## Excerpted passage
* * * * * * * * *

In particular, when $m = 1$, the theorem takes a nice form:

 $\displaystyle \sum_{i = 1} ^ n \prod_{k = 0} ^ l (i + k)$ $=$ $\displaystyle \sum_{i = 1} ^ n i (i + 1) \cdots (i + l)$ $\displaystyle = \dfrac {n (n + 1) \cdots (n + l + 1)} {l + 2}$

For $l = 0$, $\displaystyle \sum_{i = 1} ^ n i = \dfrac {n (n + 1)} 2$ which is Closed Form for Triangular Numbers

For $l = 1$, $\displaystyle \sum_{i = 1} ^ n i (i + 1) = \dfrac {n (n + 1) (n + 2)} 3$ which is Sum of Sequence of Products of Consecutive Integers

Credit: The relationship between binomial coefficients and products of consecutive integers was noticed by my friend Oscar, whose observation allowed for a intuitive view to the validity of the equation.

* * * * * * * * *

## Material shown
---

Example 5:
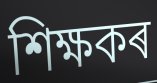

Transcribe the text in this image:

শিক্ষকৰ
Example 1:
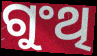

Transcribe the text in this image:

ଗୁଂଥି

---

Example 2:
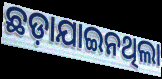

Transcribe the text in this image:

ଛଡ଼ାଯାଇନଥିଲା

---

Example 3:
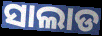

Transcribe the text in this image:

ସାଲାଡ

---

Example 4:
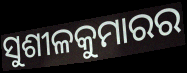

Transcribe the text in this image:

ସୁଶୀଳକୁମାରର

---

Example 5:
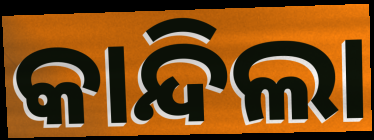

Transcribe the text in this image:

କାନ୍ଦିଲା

* * * * * * * * *

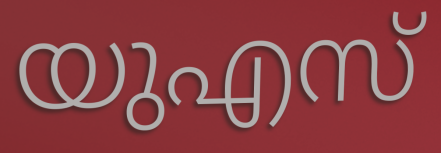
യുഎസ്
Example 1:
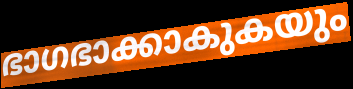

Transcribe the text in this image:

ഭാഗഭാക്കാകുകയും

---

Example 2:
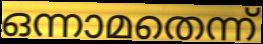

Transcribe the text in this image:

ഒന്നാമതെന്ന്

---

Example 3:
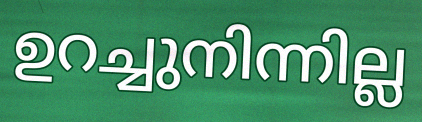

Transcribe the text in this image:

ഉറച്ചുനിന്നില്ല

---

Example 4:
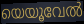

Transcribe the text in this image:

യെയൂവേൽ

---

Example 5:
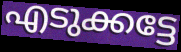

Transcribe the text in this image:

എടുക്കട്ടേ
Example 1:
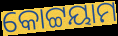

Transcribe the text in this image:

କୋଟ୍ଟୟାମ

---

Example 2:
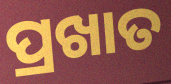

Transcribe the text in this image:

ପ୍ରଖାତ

* * * * * * * * *

## Jobs
**1)** In the passage on sums of products of consecutive integers, what named result does the case $l = 0$ give?
**2)** Continue the passage on sums of products of consecutive integers, picking up after its final sentence.
The rows above come from a separate source and have no connection to the passage on sums of products of consecutive integers.

## Solved tasks
**1)** The Closed Form for Triangular Numbers, $\displaystyle \sum_{i = 1} ^ n i = \dfrac {n (n + 1)} 2$.

**2)**
My original proof for the cases $m = 0$ was an induction on $n$ with a fixed $l$.

For $n = 1$, $RHS = \dfrac {1 (2) \cdots (1 + l + 1)} {l + 2} = (l + 1) ! = LHS$

For the induction step, assume $\displaystyle \sum_{i = 1} ^ m i (i + 1) \cdots (i + l) = \dfrac {m (m + 1) \cdots (m + l + 1)} {l + 2}$.

Then

 $\displaystyle \sum_{i = 1} ^ {m + 1} i (i + 1) \cdots (i + l)$ $=$ $\displaystyle \dfrac {m (m + 1) \cdots (m + l + 1)} {l + 2} + (m + 1) (m + 2) \cdots (m + l + 1)$ $\displaystyle$ $=$ $\displaystyle \dfrac {(m + 1) (m + 2) \cdots (m + l + 1)} {l + 2} (m + (l + 2))$

The general theorem results from subtraction.

$\blacksquare$

I wish to generalize this result to arithmetic progressions at some point.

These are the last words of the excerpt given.